For the average newbie or neophyte, I believe that the "classic TC" still yields the best ratio of (spark-inch)/(dollar*manhour).

For 2 cents plain,
Matt D.

If one looks over my DRSSTC's parts and prices at:


One can get a pretty good idea of how much stuff costs. Everything was new off-the-shelf.

One could probably cut the power filter to $100 and dig up the chassis parts for about another $100. A simple remote control with wire for say $10. You "could" take out the protection but I think it would pay for itself rather fast so that's $50. the rest is $250 in hard electronics that you really need. So it could be made for about 500+ dollars. Probably $700 buy the time the bugs are worked out. Of course, things can be "found" cheaper too... I think I spent about $2000 total, but there was a lot of R&D, "fancy stuff", and revised board stuff going on there.

But you do need a fairly good understanding of how everything works and how to put it together. So an electronics background or good knowledge is pretty needed. One would need a scope. Current monitors can be made cheap.
···
### TASK ITEM
Could you write out the part of the post on Tesla coil costs between "For the average" and "going on there.", inclusive?
···
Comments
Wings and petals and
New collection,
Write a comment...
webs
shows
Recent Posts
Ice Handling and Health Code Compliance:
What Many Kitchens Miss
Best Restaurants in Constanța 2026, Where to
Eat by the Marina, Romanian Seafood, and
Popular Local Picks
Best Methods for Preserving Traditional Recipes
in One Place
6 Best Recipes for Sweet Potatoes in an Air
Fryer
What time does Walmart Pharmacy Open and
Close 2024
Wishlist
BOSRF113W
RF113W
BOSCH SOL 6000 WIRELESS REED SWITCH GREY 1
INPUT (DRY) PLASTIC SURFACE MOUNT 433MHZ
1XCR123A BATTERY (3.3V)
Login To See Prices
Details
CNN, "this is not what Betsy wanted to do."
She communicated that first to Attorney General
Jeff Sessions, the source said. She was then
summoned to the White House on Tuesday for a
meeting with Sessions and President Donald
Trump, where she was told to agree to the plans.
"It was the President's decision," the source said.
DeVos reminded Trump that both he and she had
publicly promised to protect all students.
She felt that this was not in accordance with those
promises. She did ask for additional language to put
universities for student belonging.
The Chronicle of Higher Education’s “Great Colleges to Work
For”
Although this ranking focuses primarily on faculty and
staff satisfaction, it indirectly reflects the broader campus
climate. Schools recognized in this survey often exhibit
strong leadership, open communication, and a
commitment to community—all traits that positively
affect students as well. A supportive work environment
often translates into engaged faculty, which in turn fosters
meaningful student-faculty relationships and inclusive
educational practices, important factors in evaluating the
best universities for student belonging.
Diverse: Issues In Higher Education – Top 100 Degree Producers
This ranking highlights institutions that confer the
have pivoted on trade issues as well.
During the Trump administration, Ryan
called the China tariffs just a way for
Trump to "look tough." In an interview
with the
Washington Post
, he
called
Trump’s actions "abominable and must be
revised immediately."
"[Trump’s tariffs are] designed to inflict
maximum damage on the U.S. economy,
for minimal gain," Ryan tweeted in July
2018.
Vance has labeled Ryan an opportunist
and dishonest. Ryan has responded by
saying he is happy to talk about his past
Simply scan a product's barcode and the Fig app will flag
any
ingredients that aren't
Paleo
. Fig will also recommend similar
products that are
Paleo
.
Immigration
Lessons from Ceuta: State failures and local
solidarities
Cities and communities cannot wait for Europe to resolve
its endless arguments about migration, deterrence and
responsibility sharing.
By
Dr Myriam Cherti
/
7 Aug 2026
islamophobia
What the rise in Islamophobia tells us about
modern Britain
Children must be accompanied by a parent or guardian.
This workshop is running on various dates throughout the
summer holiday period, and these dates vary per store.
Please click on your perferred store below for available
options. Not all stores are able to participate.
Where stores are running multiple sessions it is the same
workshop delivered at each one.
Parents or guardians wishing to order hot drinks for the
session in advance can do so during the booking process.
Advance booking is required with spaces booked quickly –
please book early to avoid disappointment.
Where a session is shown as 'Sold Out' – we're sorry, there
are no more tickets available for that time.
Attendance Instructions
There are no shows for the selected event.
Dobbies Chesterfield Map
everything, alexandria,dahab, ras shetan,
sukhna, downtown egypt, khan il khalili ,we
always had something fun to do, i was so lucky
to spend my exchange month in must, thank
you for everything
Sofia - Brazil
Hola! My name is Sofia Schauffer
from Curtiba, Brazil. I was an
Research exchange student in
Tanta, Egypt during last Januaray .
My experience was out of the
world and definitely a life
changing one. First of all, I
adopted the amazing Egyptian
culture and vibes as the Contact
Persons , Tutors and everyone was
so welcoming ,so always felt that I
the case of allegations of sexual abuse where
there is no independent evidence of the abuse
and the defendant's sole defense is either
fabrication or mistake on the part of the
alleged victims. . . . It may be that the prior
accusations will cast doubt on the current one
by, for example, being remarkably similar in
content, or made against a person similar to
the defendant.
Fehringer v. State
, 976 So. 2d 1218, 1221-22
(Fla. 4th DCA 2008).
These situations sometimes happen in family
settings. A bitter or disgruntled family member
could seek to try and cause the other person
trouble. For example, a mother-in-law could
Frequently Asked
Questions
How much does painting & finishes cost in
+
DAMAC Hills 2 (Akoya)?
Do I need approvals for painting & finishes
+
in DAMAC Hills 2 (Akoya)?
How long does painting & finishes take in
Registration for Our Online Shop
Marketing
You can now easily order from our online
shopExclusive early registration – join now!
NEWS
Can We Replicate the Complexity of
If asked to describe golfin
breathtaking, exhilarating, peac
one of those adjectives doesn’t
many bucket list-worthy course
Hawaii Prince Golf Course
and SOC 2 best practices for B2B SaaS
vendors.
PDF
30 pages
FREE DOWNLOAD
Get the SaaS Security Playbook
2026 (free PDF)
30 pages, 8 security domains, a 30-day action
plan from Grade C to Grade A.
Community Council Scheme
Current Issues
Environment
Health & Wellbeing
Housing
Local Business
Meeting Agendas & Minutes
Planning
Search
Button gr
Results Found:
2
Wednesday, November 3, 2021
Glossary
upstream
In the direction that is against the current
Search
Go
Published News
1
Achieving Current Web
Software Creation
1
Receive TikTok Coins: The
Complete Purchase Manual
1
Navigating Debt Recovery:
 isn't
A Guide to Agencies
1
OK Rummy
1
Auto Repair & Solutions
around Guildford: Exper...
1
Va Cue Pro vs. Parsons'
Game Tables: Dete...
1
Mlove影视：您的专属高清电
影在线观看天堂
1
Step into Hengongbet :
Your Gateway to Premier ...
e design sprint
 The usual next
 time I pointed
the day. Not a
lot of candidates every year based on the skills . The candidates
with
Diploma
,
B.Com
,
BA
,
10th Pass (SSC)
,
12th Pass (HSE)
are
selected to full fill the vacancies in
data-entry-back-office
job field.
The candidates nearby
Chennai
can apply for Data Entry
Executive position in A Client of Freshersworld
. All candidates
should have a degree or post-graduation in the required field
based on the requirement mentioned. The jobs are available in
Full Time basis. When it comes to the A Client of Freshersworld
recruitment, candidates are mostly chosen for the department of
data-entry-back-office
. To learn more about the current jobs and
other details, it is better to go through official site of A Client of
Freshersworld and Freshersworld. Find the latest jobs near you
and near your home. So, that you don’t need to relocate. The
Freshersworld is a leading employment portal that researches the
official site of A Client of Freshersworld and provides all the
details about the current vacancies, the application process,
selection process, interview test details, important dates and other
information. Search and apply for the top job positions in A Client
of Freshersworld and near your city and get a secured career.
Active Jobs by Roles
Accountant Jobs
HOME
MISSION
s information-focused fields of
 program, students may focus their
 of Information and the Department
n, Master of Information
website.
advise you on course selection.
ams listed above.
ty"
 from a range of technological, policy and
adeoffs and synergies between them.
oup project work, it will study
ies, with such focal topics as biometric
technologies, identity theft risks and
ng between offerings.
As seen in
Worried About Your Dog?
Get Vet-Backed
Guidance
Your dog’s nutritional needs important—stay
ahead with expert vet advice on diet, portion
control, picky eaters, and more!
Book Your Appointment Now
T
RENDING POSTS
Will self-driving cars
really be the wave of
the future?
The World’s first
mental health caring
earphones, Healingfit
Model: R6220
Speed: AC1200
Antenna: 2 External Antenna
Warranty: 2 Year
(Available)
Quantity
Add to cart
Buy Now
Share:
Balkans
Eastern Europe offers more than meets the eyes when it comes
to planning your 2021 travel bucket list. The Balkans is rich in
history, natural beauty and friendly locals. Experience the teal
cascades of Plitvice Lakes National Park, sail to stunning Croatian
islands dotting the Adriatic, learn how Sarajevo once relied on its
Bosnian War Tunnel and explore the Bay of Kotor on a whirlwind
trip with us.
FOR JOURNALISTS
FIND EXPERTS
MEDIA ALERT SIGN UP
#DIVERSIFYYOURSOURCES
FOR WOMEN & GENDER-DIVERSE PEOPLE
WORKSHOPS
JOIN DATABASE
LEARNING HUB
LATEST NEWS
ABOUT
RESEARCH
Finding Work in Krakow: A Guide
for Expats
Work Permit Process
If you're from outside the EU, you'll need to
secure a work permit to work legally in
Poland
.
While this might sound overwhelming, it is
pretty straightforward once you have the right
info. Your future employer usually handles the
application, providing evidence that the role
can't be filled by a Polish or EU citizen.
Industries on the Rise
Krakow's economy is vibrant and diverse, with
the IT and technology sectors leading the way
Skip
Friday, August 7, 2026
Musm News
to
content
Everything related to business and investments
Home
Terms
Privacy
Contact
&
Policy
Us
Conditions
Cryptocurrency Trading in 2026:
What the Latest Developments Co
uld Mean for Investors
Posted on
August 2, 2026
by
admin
···
### EXERCISE ANSWER
For the average newbie or neophyte, I believe that the "classic TC" still yields the best ratio of (spark-inch)/(dollar*manhour).

For 2 cents plain,
Matt D.

If one looks over my DRSSTC's parts and prices at:


One can get a pretty good idea of how much stuff costs. Everything was new off-the-shelf.

One could probably cut the power filter to $100 and dig up the chassis parts for about another $100. A simple remote control with wire for say $10. You "could" take out the protection but I think it would pay for itself rather fast so that's $50. the rest is $250 in hard electronics that you really need. So it could be made for about 500+ dollars. Probably $700 buy the time the bugs are worked out. Of course, things can be "found" cheaper too... I think I spent about $2000 total, but there was a lot of R&D, "fancy stuff", and revised board stuff going on there.